▸ Estratto
◆ ◆ ◆ ◆ ◆ ◆ ◆

Dining Car from Wien, Austria, CC BY-SA 2.0, via Wikimedia Commons

Come parte di un nuovo piano d’azione sulle ferrovie transfrontaliere pubblicato martedì, l’esecutivo dell’UE ha annunciato l’intenzione di lanciare una piattaforma di investimento ferroviario verde che renderà più facile per le compagnie ferroviarie ottenere prestiti dalla Banca europea per gli investimenti -con sede in Lussemburgo- per finanziare nuove carrozze e treni.  Il piano e’ in linea con il più ampio pacchetto legislativo Fit for 55 volto a ridurre le emissioni del blocco del 55% entro la fine del decennio, scrive Politico.

Mentre il piano di martedì mira a potenziare tutte le forme di trasporto su rotaia a lunga percorrenza – ritenute fondamentali per raggiungere gli obiettivi climatici- i treni motturni ne sono un grande beneficiario.

◆ ◆ ◆ ◆ ◆ ◆ ◆

▸ Dati

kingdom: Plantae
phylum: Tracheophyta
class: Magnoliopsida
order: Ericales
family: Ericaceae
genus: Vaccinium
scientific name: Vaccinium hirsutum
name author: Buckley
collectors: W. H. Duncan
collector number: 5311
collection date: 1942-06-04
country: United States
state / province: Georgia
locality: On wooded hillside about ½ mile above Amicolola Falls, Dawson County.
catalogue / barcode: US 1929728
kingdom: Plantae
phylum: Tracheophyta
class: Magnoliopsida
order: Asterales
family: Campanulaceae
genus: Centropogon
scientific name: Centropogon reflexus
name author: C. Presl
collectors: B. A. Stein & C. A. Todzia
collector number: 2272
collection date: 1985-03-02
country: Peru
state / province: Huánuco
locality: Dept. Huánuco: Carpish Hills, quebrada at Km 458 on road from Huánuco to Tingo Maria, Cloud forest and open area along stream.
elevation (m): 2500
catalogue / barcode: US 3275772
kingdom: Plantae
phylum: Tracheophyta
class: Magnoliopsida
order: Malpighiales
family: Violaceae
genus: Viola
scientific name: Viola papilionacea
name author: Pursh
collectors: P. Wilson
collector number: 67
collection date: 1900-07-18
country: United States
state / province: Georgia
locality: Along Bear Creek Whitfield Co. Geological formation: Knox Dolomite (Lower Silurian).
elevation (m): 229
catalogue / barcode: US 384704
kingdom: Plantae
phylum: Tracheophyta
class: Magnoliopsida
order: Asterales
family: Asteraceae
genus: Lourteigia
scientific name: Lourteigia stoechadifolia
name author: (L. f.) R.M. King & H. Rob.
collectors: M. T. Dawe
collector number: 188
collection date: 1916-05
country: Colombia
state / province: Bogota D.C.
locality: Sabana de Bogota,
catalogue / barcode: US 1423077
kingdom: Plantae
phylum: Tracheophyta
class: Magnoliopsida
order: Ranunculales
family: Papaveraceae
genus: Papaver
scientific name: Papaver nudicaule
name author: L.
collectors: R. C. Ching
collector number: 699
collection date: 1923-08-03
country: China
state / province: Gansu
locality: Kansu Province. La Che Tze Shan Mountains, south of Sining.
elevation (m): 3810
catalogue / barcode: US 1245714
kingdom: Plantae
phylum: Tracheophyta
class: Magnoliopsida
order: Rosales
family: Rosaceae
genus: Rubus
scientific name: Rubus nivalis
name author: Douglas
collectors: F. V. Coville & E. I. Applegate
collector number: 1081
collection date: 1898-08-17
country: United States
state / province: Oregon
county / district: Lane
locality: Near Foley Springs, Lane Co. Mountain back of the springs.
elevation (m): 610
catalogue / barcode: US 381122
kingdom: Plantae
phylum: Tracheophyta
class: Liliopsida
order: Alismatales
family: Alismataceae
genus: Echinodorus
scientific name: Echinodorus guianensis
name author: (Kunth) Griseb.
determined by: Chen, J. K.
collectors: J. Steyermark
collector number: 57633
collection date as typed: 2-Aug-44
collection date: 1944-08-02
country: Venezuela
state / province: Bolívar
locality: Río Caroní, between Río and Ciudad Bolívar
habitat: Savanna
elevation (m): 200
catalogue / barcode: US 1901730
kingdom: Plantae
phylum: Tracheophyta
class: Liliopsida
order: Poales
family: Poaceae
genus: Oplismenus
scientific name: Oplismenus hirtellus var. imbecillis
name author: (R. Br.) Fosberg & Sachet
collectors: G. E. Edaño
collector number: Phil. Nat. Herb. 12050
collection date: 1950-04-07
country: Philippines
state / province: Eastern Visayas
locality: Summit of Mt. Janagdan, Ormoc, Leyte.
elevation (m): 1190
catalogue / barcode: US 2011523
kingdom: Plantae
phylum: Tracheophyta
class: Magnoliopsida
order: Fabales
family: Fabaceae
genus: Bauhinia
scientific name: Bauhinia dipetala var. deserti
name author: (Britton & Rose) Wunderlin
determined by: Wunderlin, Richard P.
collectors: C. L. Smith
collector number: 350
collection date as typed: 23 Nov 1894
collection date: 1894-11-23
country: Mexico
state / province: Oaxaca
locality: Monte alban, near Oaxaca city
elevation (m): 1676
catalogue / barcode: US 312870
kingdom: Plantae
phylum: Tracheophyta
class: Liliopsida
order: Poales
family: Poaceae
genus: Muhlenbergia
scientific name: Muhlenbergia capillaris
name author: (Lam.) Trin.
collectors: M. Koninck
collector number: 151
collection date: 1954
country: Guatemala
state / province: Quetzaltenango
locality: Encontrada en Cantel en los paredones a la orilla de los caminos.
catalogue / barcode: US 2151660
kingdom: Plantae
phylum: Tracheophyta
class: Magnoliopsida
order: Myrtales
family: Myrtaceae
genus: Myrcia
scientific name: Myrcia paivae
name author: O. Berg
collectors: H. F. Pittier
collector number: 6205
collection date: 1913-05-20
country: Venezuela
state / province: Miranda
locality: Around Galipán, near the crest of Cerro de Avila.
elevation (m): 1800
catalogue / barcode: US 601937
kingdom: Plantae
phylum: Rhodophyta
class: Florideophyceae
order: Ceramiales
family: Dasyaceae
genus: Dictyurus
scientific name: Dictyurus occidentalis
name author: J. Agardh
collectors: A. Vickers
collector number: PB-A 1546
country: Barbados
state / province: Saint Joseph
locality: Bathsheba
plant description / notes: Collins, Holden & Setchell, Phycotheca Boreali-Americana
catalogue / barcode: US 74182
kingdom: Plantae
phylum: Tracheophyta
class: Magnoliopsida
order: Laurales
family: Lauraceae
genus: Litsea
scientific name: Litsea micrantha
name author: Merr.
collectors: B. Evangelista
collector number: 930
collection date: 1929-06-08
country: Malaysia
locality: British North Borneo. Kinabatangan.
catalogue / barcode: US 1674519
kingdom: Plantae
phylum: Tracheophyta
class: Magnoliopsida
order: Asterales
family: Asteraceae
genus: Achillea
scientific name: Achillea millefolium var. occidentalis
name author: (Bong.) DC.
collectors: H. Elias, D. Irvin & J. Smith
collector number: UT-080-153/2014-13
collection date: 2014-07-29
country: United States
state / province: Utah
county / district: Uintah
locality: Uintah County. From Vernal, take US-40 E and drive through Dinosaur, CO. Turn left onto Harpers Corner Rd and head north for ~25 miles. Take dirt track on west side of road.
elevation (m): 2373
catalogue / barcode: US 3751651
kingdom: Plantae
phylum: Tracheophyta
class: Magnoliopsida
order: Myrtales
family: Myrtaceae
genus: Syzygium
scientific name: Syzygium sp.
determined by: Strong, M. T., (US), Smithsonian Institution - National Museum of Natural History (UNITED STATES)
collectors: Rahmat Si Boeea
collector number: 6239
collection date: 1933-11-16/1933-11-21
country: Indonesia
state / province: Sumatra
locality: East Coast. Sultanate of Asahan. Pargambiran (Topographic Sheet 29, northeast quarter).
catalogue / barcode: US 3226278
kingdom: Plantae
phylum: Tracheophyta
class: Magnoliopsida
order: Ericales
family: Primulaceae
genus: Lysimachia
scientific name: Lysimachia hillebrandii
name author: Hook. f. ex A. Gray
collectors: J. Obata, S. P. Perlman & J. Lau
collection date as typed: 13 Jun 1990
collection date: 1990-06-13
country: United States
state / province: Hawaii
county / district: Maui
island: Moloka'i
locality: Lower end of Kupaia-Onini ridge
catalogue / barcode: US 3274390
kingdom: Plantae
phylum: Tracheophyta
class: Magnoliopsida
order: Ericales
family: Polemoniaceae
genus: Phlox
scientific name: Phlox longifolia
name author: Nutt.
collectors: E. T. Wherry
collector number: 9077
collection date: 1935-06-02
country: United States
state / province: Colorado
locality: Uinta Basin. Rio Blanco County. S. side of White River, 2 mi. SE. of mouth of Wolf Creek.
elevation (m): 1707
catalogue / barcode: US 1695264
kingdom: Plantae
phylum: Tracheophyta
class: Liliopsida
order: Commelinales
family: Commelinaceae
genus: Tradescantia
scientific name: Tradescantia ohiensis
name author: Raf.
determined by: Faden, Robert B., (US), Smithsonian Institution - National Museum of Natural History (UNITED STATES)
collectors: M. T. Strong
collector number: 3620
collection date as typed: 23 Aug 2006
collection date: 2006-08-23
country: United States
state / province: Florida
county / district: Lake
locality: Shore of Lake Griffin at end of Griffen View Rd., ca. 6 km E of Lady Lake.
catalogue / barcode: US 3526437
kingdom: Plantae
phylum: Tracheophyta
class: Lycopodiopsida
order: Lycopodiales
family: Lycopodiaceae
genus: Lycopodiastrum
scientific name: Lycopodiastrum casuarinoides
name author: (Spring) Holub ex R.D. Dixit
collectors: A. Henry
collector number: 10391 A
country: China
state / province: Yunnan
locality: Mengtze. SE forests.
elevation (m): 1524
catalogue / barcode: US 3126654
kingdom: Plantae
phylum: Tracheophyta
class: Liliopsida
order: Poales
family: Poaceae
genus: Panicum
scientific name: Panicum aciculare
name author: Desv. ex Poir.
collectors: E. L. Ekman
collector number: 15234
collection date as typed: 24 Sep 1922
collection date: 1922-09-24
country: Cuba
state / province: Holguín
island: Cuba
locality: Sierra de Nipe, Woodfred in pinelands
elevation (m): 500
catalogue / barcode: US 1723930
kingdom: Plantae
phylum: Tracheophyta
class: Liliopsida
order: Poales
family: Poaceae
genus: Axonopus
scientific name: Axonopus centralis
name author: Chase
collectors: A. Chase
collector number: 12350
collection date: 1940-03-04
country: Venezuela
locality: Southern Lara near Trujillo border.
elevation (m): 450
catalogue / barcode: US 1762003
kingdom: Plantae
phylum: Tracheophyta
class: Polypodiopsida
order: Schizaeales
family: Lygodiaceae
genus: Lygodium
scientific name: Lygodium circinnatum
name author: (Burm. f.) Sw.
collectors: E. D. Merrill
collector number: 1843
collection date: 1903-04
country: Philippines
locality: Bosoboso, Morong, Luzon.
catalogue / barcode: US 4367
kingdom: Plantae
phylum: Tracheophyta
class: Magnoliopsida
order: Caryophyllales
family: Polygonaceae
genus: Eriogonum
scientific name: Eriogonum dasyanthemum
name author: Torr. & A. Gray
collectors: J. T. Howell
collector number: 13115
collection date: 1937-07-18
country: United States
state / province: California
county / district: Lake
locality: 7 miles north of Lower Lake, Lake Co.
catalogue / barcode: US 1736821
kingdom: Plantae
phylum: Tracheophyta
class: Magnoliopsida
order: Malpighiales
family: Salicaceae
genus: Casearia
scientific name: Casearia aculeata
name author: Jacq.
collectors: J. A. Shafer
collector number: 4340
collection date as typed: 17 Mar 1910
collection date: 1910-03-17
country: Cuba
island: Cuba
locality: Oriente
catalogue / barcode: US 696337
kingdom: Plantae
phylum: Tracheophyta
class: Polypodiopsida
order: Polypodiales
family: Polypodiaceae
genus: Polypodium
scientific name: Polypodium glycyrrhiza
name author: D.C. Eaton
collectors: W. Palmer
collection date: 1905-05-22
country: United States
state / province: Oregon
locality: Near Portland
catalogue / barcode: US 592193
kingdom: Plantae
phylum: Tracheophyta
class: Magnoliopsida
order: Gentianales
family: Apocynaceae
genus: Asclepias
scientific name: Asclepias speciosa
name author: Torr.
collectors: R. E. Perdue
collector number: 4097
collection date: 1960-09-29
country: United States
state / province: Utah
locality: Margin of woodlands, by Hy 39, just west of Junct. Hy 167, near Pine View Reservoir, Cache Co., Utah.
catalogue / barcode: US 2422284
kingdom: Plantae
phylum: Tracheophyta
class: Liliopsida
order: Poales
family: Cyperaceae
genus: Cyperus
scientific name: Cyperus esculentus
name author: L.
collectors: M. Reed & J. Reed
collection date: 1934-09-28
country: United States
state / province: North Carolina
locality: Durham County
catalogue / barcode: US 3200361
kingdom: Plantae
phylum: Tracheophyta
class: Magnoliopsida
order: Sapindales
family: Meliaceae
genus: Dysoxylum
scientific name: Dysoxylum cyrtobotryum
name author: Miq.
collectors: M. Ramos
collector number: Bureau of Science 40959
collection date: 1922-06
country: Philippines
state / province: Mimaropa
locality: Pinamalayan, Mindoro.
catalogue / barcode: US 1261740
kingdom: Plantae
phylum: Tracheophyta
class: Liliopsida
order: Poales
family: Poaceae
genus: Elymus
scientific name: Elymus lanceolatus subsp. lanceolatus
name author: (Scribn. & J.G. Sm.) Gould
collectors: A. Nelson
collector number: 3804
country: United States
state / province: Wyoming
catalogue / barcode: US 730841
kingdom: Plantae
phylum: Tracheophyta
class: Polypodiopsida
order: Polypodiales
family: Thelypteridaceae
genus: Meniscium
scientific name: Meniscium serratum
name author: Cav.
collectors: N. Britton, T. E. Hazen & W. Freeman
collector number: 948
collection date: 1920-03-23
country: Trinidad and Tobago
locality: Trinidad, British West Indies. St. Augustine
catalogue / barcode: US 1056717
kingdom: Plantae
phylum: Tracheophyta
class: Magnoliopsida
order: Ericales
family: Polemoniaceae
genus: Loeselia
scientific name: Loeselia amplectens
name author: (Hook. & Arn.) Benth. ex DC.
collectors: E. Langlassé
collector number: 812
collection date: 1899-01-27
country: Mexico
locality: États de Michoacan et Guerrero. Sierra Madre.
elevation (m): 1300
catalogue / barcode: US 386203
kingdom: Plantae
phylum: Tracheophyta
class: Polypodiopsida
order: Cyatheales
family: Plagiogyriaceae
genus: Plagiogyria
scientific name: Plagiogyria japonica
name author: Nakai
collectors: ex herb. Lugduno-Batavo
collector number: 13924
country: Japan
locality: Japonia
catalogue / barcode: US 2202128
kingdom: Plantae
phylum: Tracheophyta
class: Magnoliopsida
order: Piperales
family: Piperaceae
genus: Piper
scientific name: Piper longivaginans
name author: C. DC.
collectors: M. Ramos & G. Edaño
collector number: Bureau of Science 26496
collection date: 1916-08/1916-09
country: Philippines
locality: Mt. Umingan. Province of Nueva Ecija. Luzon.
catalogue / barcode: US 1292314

◆ ◆ ◆ ◆ ◆ ◆ ◆

▸ Sull'esercizio
Rispondi a queste domande sull'estratto:
(a) Dove ha sede la Banca europea per gli investimenti?
(b) Di quanto e entro quando il pacchetto Fit for 55 vuole ridurre le emissioni del blocco?
(c) Quali forme di trasporto mira a potenziare il piano di martedì?
I record non hanno alcun ruolo in questo esercizio.

▸ Soluzione
(a) In Lussemburgo.
(b) Del 55% entro la fine del decennio.
(c) Tutte le forme di trasporto su rotaia a lunga percorrenza.